Drittes Beispiel: die Flüchtlingskinder. Die Landesförderung behandelt Flüchtlingskinder zu Recht wie alle anderen Kinder im Land. Sie erhalten dieselben Bildungschancen in Kinderbetreuung und Schule. Wie alle anderen profitieren sie von der besonderen Förderung durch die Schwerpunktpauschale, die ich schon erwähnt habe. Zugleich weist die Antwort auf die Große Anfrage eine ganze Reihe eindrucksvoller Maßnahmen der Landesregierung

aus und teilt mit, welche Fachkräfte und Fachberatungen, Träger und Einrichtungen sie bei der besonders sensiblen Fürsorge für Flüchtlingskinder und ihre Familien unterstützen.

Fünftens. All das spricht für eine gute Kinderbetreuung in Hessen. Die Landesregierung trägt aber zudem Sorge für notwendige Weiterentwicklungen, mit denen auf Herausforderungen reagiert wird. Ich nenne hier nur die Anpassung der BEP-Fortbildungen an inklusive Pädagogik und die Behandlung von Kindern mit Fluchthintergrund.
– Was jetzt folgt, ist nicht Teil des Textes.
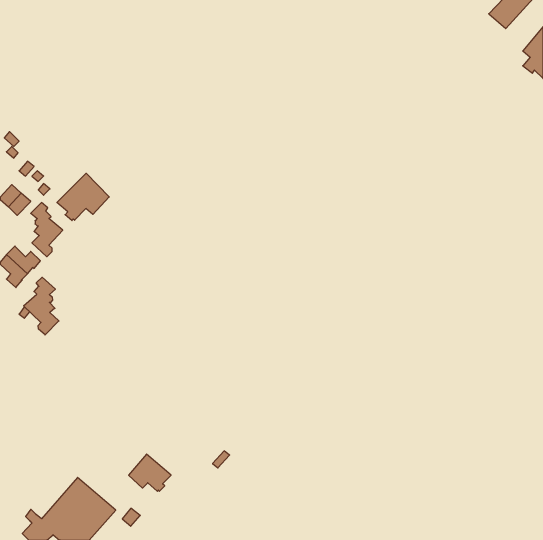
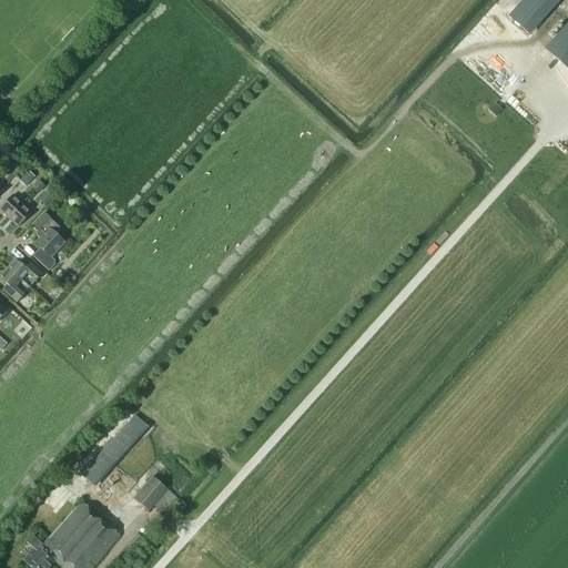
building: [57,173,109,221] -> none
building: [24,277,59,335] -> none
building: none -> [82,413,149,484]

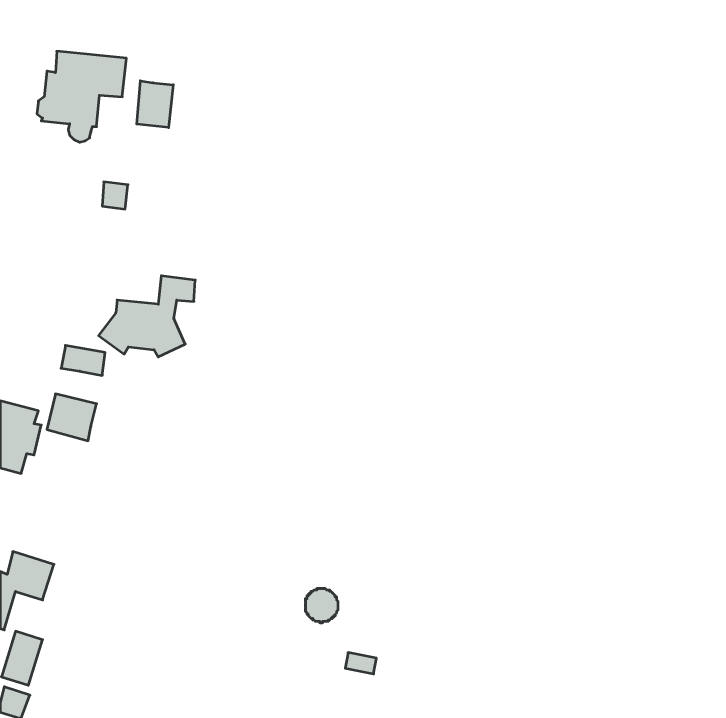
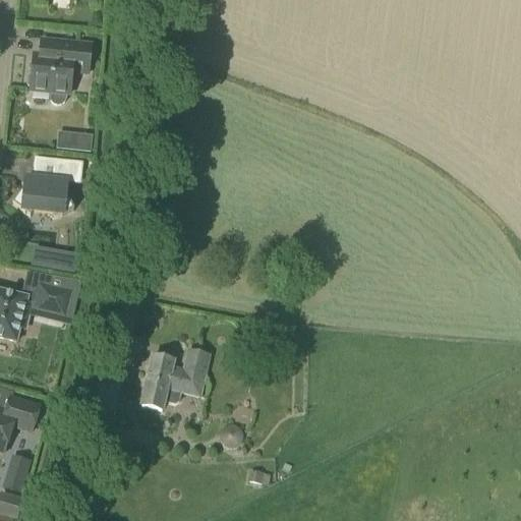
building: [137,81,173,128] -> none
building: [99,276,195,357] -> [11,158,80,216]
building: none -> [141,348,208,407]

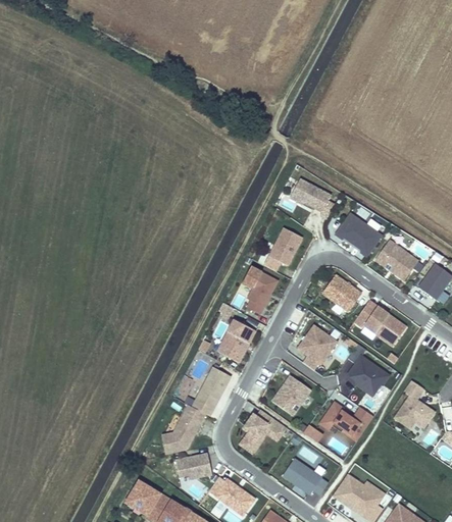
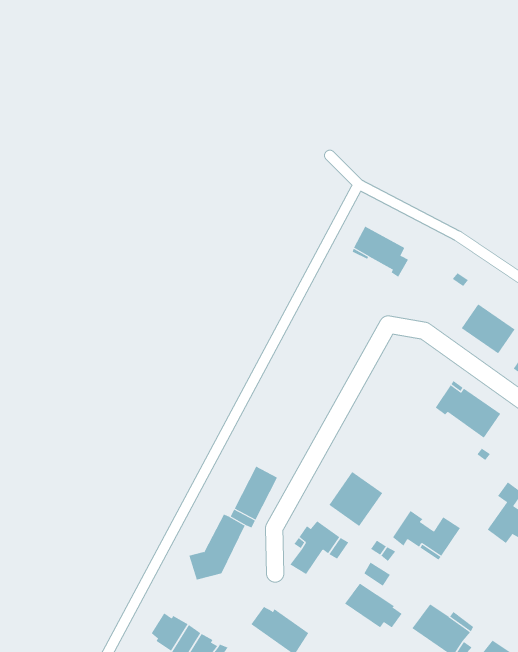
building: [335,213,382,257] -> none
building: [270,228,301,265] -> none
building: [242,266,278,314] -> none
building: [320,272,363,313] -> none
building: [217,318,256,363] -> none
building: [297,325,337,370] -> none
building: [348,344,389,396] -> none
building: [177,454,213,480] -> none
Als Nächstes wird der Bildungs- und Erziehungsplan selbst aktualisiert. Die Kooperation von Tagespflegeeinrichtungen wird in einem schon andauernden, aber noch fortdauernden Projekt vorangebracht.

Zur Sprachförderung. Die Maßnahmen haben einen einheitlichen Rahmen erhalten, innerhalb dessen verschiedene Bestandteile ineinandergreifen und aufeinander aufbauen.